После четвертого курса оба – и Ванька, и Ленька – проходили практику в НИИ Арктики. Во время распределения Ванька сам вызвался ехать на работу в одну из самых отдаленных точек, в Амдерму – крохотный поселок на берегу Карского моря.

Когда он сказал Аньке, с которой после той встречи выпускников иногда виделся, а по телефону говорил частенько, что получил распределение в Заполярье, в трубке наступило молчание, но недолгое: Анька вздохнула и вдруг сказала:

– Ну что ж, Заполярье, так Заполярье. Когда едем?

Ванька удивился:

– Как это – едем? Ты что, тоже в Арктику распределилась?

– Если мы поженимся, мне дадут свободный диплом… Ванька как-то опешил. Конечно, они в последние месяцы встречались иногда, но ничего особенного между ними не было, никаких таких объятий-поцелуев: друзья, вот и все. Анька обычно сама звонила ему. Это бывало ближе к концу недели. Она шутила:

– Ну как, Ершов, какая там у вас в вашей метеоканце-лярии погода планируется на выходной? Опять дождь? Ну попроси там, чтобы солнышко вышло, что тебе стоит? Я приглашение на слет кустов достала.

Ванька удивлялся:

– Каких еще кустов? Что за сюр?

– Ну Ершов, ты опять не в теме, – голос Аньки звучал насмешливо. – Бардовских кустов.
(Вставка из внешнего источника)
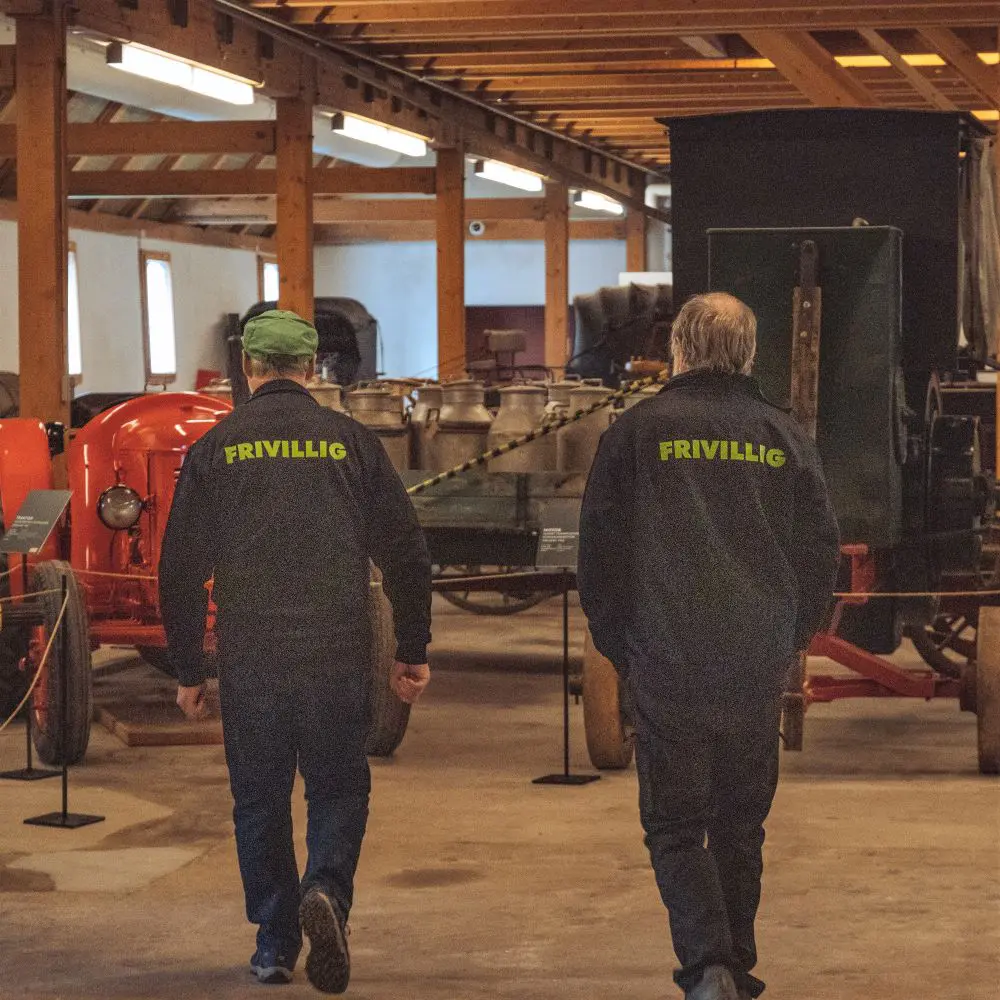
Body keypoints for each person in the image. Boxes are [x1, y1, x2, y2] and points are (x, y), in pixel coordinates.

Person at [159, 309, 432, 993]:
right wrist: (412, 648)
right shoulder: (352, 443)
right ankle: (328, 893)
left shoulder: (217, 447)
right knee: (339, 786)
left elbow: (179, 567)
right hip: (337, 648)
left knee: (258, 799)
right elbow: (405, 549)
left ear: (248, 368)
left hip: (253, 654)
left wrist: (189, 667)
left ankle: (274, 944)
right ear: (313, 370)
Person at [578, 293, 840, 1000]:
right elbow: (821, 552)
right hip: (754, 658)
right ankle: (737, 964)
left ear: (680, 352)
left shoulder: (635, 433)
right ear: (748, 354)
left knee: (674, 824)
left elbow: (597, 555)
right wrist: (789, 635)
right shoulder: (782, 434)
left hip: (666, 656)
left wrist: (621, 648)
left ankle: (707, 965)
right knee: (740, 823)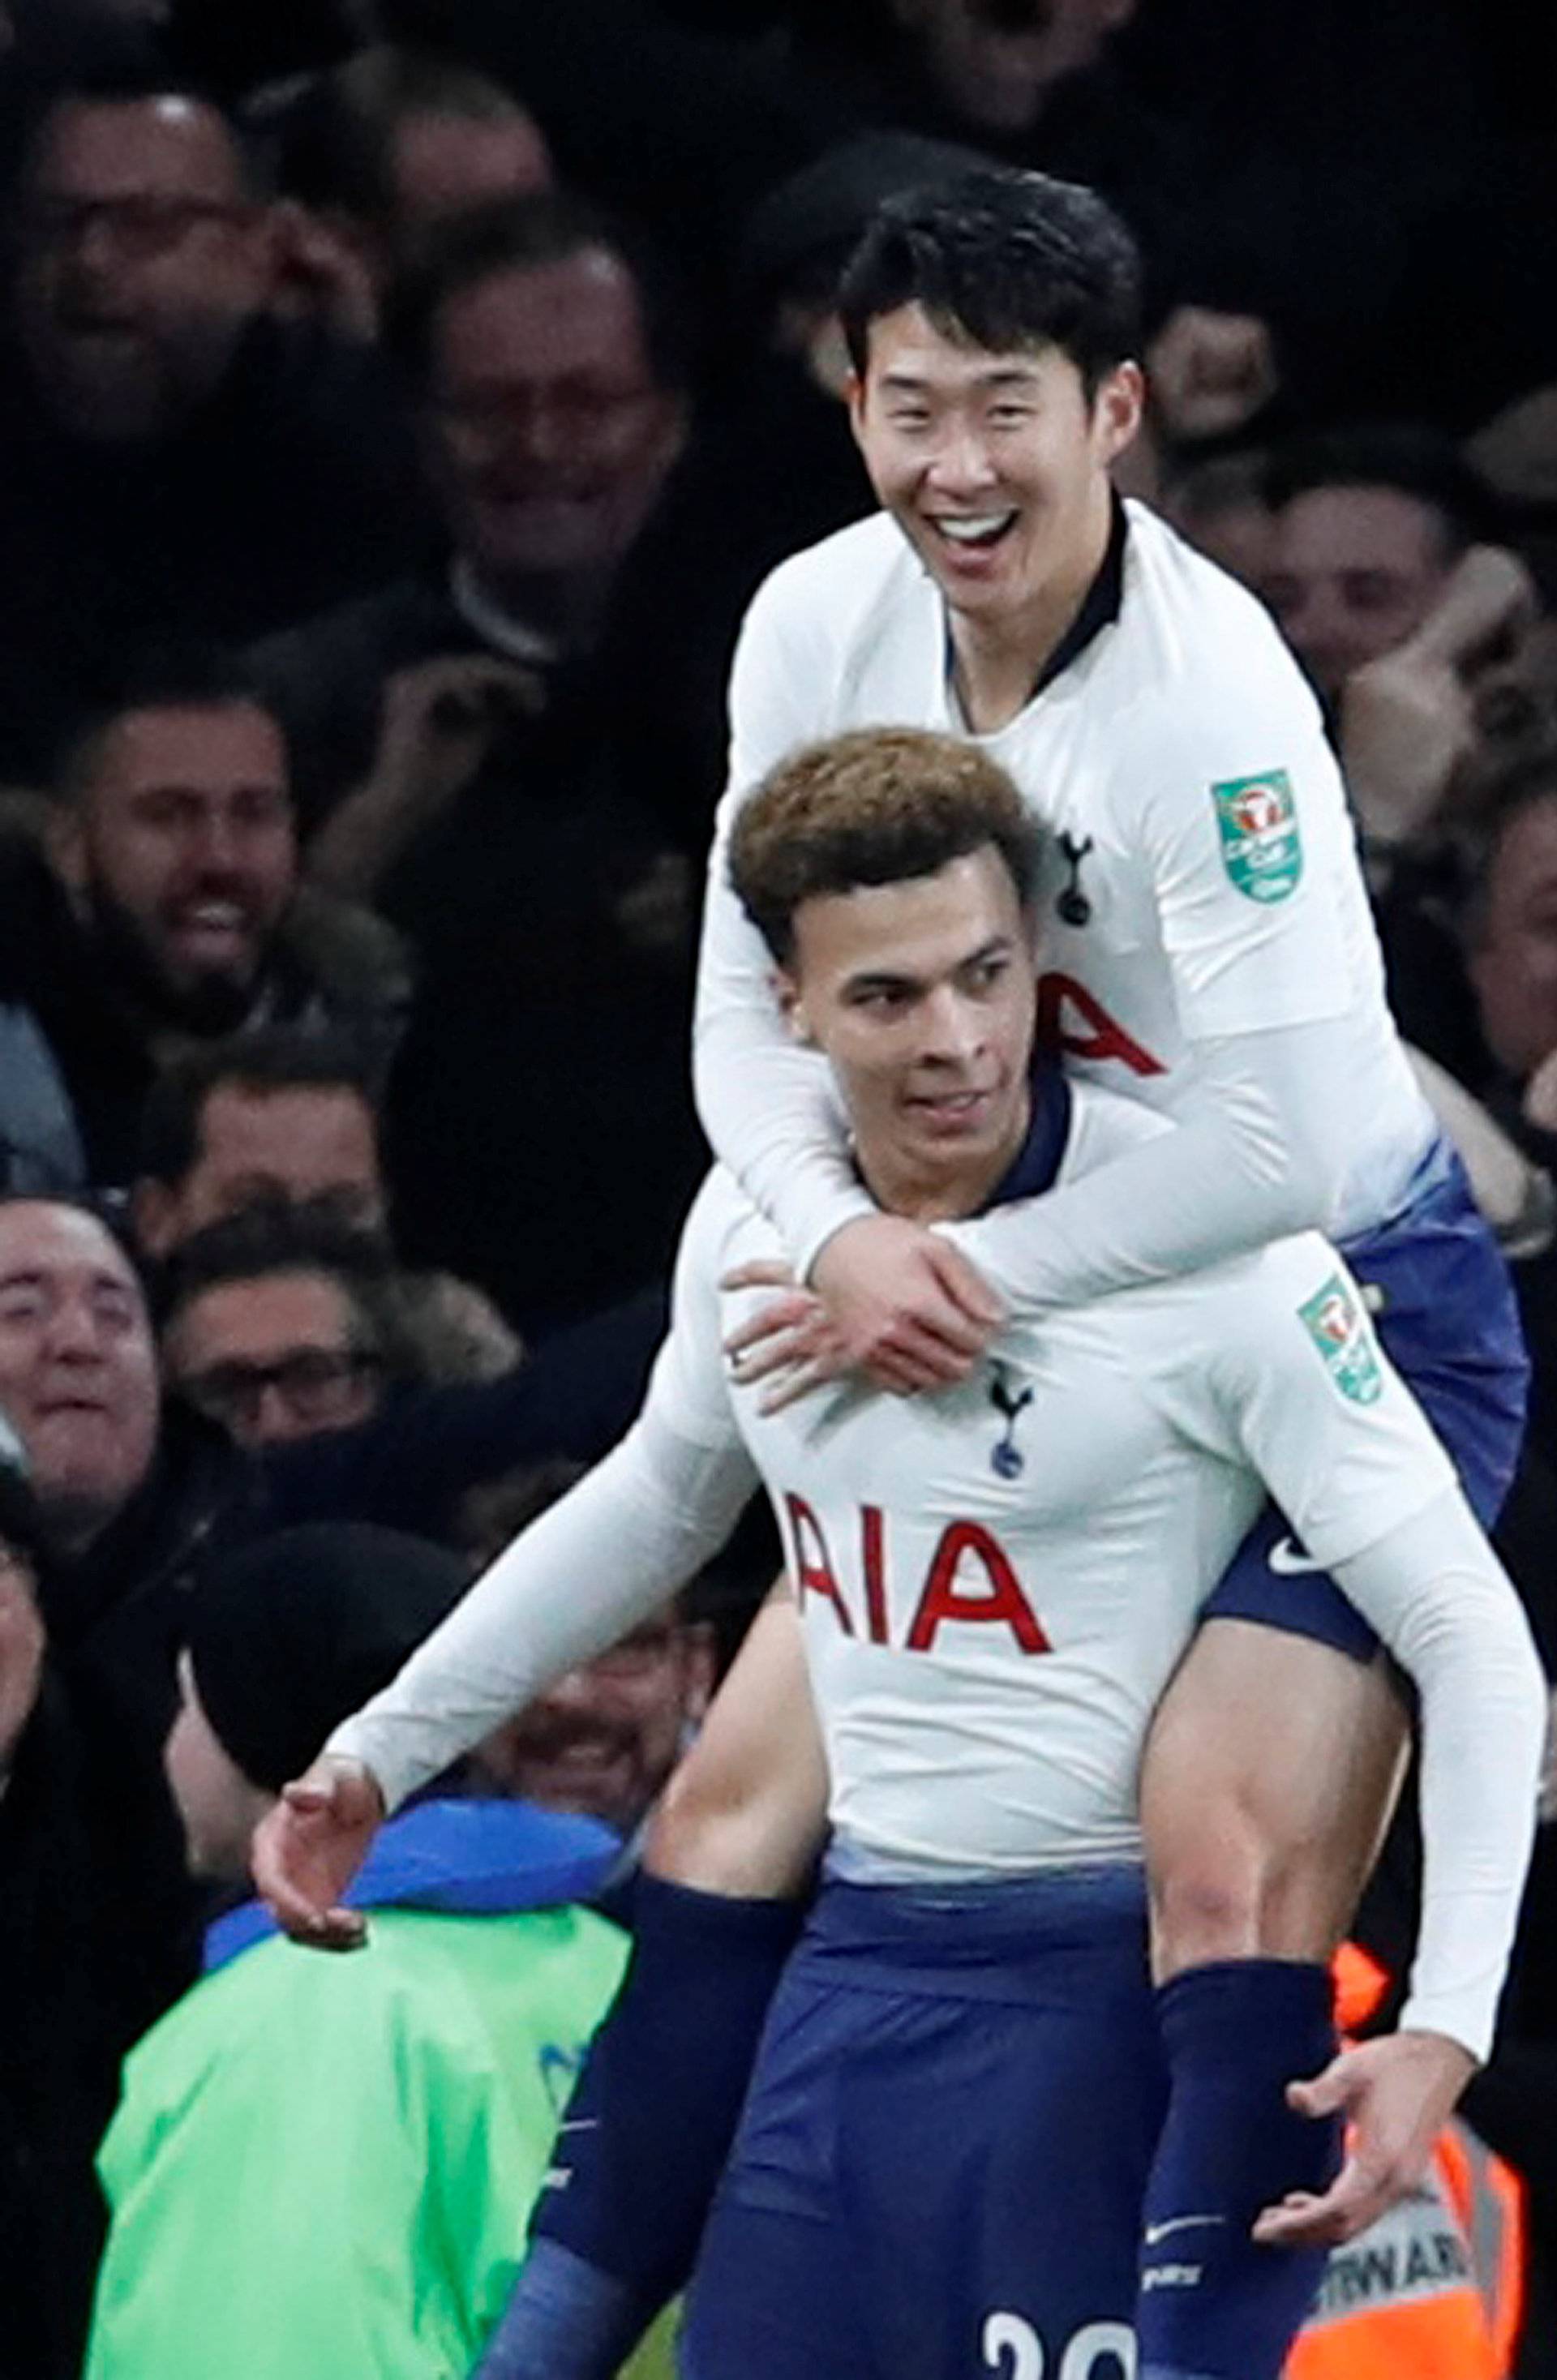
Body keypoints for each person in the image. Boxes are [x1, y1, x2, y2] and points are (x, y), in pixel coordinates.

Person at [255, 727, 1544, 2380]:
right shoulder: (752, 1222)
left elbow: (1470, 1637)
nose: (955, 1041)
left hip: (1107, 2024)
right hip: (853, 1995)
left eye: (984, 976)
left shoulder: (1217, 1254)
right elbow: (658, 1499)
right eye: (886, 999)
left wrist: (1445, 2020)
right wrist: (381, 1752)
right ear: (787, 1007)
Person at [257, 192, 709, 1333]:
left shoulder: (808, 669)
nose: (542, 448)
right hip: (429, 1324)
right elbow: (210, 1051)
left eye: (588, 401)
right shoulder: (303, 702)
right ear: (420, 427)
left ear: (668, 421)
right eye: (490, 408)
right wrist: (370, 831)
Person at [80, 1522, 641, 2380]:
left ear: (268, 1735)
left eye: (190, 1703)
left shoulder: (288, 2023)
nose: (170, 1744)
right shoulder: (615, 1959)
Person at [0, 64, 430, 783]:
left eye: (147, 227)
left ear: (258, 248)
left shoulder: (362, 446)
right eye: (58, 221)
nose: (90, 260)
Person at [0, 653, 408, 1198]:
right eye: (168, 814)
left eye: (255, 812)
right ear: (68, 845)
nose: (220, 859)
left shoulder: (376, 1025)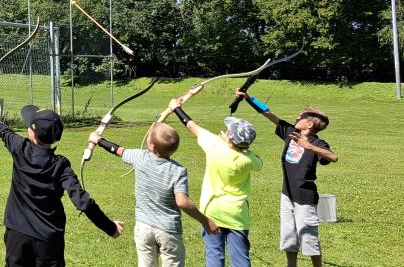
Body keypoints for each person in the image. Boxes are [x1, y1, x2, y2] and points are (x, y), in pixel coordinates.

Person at [0, 104, 124, 267]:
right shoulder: (61, 165)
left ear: (33, 132)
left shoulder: (20, 148)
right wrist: (111, 228)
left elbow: (0, 127)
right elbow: (83, 202)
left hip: (17, 235)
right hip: (48, 241)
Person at [88, 122, 220, 267]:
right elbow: (182, 201)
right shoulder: (178, 170)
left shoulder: (139, 157)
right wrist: (205, 221)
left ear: (151, 146)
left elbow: (116, 149)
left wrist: (98, 140)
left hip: (143, 228)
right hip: (169, 232)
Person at [235, 91, 338, 267]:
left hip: (305, 199)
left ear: (309, 124)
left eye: (301, 116)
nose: (297, 117)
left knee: (309, 239)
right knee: (289, 237)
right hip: (287, 195)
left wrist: (308, 146)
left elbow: (333, 157)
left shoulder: (318, 143)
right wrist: (248, 98)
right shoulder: (291, 132)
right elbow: (268, 113)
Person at [167, 98, 263, 267]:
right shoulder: (249, 160)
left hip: (212, 211)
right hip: (237, 215)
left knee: (214, 255)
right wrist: (239, 147)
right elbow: (259, 163)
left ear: (230, 137)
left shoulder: (215, 145)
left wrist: (176, 108)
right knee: (241, 258)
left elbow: (191, 126)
Да-а, надо тебя просвещать, Ершов. А то с тобой стыдно к приличным людям показаться. Так и быть, возьму тебя, приглашение на двоих.

Анькин приятель по музыкальной школе и бывший предмет ее детской влюбленности, солист-скрипач Вовка, сколотил рок-группу, которая скоро приобрела в Ленинграде неофициальную, но тем более громкую популярность. Иван с изумлением и тайной гордостью видел, что Анька совсем «своя» в кругу этих, быстро становящихся молодежными кумирами, ребят.

Он долго боялся показать Аньку своему главному другу. Боялся, что бойкий на язык Ленчик иронично пройдется по Анькиной серенькой внешности. Сам Леня, несмотря на полноту, ухаживал за Людушей, первой красавицей их курса, и по всему было видно, ухаживал не без успеха. Начитанный, юморной, музыкальный, играющий на фортепиано – он умел быть интересным с девушками.

Вопреки страхам, Ленчику Анька сразу понравилась, они подружились. Сошлись они на музыке, на обмене пластинками, а еще больше на том, что оба были остры на язык и с удовольствием перебрасывались друг с другом убийственными словесными шаржами на общих знакомых.

Не упускали они случая и пикироваться между собой. Ленька выдумывал для нее разные имена: Анхен, Анчита, Анисья, Антоха, Атошка и даже Антей. Пару раз пробовал назвать ее Нюркой, но получил такой мощный отпор, с намеком на Леонида Ильича, что прикусил язык и никогда больше не называл Аньку не понравившимся ей именем. Однако Людуша ухватилась за него и стала звать Аньку Нюшей.

Они вчетвером ходили на концерты и в музеи: Ленька с Людушей, Ванька с Анькой. Ходили всегда по-дружески: за билеты, за чай в буфете каждый платил сам за себя. Ванька пытался заплатить за двоих, но Анька не соглашалась. А теперь вот такой сюрприз по телефону: «если мы поженимся»…

– … Ау, где ты? – услышал он в трубке насмешливый голос Аньки. – Ты что там притих?

– Ничего, – сказал Ванька. – Просто думаю о том, что ты сказала.

– А что тут думать, – уверенно сказала Анька. – Просто женимся да и все тут.